Recent events in Russia have been surprising, even shocking. When the private army employed by Russia’s Wagner Group left Ukraine and moved toward Moscow last month, it caught everyone by surprise.
We’re used to thinking of Russian leader Vladimir Putin as a dictator who has complete control of his country. Maybe he does, but the Wagner Group mutiny certainly shook that idea. It presented Putin in a very different light than the one most Americans are accustomed to. It suggested he’s got some real problems, even if it’s hard to know what or how serious they are.
It’s likely to take time for the meaning of the events to shake out. Reports out of Russia have been incomplete and contradictory. Because of Putin’s suppression of free speech and the press, Russia lacks a strong, independent news media that we can rely on for the truth.
The initial reaction in the West was that the uprising weakened Putin. That ought to be good news for the U.S.-backed Ukrainian military, which has begun a counteroffensive in response to Russia’s invasion. But Putin could also use the chaos to further crack down on critics and strengthen his hand.
At the center of the controversy is Yevgeny Prigozhin, an oligarch who says he founded the Wagner Group in 2014. A former caterer and restaurant owner, he leveraged a relationship with Putin to build a business network, including a private army with an estimated 25,000 troops.
The use of private forces in warfare isn’t unique to Russia. In 2016, one in four U.S. personnel in Iraq and Afghanistan were private contractors, the Navy Times reported. But the Wagner Group has played an unusually prominent role on the battlefield. In Ukraine, it was heavily involved in the capture of the city of Bakhmut. It’s also fought in Syria, Libya, the Central African Republic and Mali.
Many Wagner fighters are former prisoners who took up arms in exchange for being released. Some have been accused of atrocities, including the killing of civilians, torture, rape and robbery.
Prigozhin clashed publicly with Russian military leaders, accusing them of incompetence. He seemed to hope Putin would remove the top generals, but that didn’t happen. Instead, he lost access to prisons for recruiting and was told to sign a contract with the military.
It’s not clear what became the last straw, but on June 24, his troops left Ukraine, took over a military headquarters in southern Russia and started toward Moscow. Then, abruptly, they stopped. After a wild weekend of confusing news, Prigozhin was exiled to Belarus, a staunch Russian ally. The Kremlin “went into overdrive” to project stability, the Washington Post reported.
It’s tempting, for us in the West, to see any development that seems to weaken Russian leadership as positive. That’s not necessarily true. From all indications, Prigozhin, if he were to regain influence, is every bit as murderous and unpredictable as Putin.
More seriously, we should be concerned about instability in Russia’s government and military. Russia and the United States are the world’s leading nuclear powers by far. Russia possesses 6,000 nuclear warheads, 1,584 of which are deployed, according to the Union of Concerned Scientists. Some are deployed in Belarus. Anything that makes their control unstable is cause for worry.
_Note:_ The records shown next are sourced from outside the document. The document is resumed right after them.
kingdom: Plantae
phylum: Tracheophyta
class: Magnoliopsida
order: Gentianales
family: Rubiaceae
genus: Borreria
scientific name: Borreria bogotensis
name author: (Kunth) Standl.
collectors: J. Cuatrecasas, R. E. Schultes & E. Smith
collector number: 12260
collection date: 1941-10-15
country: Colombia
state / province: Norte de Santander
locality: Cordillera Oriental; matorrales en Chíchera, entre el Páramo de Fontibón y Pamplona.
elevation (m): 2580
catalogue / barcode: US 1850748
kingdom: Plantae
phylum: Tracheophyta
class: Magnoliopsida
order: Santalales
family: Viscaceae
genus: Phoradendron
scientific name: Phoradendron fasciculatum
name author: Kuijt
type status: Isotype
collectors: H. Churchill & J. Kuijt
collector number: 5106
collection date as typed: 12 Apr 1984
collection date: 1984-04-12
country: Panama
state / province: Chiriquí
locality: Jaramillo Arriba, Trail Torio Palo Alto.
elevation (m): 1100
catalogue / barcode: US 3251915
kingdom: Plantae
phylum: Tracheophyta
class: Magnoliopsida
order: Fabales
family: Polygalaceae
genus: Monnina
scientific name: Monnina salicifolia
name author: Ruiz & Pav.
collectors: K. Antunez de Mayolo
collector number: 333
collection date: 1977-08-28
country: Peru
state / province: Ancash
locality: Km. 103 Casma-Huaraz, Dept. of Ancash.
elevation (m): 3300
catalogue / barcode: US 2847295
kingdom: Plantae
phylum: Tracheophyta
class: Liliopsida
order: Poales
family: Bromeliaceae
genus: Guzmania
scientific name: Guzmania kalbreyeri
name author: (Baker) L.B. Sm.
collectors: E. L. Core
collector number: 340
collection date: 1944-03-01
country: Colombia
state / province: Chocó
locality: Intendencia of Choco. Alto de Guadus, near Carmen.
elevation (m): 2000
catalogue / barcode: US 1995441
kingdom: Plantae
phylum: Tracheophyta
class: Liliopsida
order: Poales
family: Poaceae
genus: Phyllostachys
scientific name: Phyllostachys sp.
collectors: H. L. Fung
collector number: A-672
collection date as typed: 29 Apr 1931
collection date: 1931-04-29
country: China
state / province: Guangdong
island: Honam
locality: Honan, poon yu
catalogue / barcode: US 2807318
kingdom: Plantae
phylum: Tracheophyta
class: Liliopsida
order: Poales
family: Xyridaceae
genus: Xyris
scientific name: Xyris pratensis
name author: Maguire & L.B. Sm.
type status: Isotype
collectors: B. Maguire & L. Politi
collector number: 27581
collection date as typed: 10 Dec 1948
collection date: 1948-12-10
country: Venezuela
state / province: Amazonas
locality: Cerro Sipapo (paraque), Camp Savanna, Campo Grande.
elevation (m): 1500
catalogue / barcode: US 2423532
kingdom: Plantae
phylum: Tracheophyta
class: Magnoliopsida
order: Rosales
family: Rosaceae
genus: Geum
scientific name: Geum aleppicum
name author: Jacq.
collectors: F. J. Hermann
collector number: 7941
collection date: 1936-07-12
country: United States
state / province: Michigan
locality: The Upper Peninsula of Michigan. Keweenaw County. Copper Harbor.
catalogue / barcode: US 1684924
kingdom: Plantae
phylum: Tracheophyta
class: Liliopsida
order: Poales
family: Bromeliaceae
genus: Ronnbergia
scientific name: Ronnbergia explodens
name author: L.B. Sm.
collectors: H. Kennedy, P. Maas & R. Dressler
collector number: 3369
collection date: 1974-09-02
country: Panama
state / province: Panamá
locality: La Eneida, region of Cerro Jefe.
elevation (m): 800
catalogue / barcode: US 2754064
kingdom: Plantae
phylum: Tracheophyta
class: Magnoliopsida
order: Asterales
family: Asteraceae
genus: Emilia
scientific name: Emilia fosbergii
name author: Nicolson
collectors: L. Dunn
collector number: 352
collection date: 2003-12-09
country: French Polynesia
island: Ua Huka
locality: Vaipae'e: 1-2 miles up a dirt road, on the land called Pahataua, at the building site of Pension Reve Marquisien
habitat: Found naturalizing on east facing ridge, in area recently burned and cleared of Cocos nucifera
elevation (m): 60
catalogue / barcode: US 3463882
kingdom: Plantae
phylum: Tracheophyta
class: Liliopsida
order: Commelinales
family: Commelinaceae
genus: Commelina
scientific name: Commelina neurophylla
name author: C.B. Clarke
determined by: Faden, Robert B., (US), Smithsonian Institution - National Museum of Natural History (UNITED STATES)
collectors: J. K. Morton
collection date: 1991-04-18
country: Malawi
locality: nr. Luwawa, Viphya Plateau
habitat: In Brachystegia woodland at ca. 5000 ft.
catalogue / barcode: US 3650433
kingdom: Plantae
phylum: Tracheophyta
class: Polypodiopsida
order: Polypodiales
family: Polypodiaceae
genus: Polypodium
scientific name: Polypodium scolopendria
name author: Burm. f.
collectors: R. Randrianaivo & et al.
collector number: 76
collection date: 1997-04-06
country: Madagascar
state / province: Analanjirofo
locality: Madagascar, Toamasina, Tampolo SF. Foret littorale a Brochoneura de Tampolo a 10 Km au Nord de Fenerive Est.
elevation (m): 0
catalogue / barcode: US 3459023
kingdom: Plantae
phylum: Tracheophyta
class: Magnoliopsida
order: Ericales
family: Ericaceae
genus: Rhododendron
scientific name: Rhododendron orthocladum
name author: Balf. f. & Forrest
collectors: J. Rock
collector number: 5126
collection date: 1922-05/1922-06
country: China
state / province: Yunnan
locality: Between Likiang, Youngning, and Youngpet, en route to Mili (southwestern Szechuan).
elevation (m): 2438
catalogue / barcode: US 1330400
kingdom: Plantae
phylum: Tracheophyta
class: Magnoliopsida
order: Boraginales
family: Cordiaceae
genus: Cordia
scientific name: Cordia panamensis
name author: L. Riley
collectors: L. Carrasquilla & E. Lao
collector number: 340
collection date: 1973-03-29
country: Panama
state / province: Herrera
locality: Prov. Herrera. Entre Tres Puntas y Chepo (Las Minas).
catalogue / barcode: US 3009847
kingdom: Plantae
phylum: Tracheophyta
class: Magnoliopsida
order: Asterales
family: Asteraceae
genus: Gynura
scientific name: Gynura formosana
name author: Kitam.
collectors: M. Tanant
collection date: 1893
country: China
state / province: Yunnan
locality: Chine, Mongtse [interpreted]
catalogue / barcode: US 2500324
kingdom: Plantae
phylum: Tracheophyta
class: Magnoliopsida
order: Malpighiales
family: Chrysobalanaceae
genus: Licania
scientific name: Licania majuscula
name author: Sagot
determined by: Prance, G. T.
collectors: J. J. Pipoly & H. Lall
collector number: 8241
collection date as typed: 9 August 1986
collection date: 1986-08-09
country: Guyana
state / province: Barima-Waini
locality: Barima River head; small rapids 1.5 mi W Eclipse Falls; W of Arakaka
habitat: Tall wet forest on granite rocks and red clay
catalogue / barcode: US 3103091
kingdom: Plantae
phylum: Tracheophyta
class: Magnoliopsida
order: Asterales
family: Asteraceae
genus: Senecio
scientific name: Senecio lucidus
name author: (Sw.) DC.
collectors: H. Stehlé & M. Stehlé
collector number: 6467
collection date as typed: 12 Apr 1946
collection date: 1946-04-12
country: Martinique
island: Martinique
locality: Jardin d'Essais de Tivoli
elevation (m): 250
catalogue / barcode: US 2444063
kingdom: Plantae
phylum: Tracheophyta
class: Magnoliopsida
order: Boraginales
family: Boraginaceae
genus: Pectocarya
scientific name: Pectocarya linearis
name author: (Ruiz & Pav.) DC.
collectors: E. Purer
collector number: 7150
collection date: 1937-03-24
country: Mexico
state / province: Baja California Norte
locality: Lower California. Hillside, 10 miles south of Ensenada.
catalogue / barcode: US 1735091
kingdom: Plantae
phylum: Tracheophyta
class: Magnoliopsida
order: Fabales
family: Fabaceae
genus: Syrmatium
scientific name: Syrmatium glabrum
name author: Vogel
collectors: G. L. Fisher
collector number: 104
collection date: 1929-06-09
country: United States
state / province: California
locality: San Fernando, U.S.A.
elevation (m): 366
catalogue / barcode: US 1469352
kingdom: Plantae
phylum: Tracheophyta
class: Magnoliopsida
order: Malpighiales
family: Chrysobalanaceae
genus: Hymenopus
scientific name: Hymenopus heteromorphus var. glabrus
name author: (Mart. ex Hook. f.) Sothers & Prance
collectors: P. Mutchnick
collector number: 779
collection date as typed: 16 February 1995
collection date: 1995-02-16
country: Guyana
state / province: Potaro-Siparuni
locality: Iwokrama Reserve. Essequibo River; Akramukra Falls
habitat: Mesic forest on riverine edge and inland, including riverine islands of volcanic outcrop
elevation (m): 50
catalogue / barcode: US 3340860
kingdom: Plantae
Putin has shown himself to be a ruthless leader, devoted to holding onto power at all costs. If he believes his authority is threatened, it’s not clear how he would react.
We Americans rely on our intelligence officials and foreign policy experts to understand what’s happening in Russia and how it’s likely to play out. But even the best experts cannot predict the future.
Winston Churchill famously described Russia as “a riddle, wrapped in a mystery, inside an enigma.” He said those words in 1939. They’re every bit as true today.
— Lee Hamilton is a senior advisor for the Indiana University Center on Representative Government; a distinguished scholar at the IU Hamilton Lugar School of Global and International Studies and a professor of practice at the IU O’Neill School of Public and Environmental Affairs. He was a member of the U.S. House of Representatives for 34 years.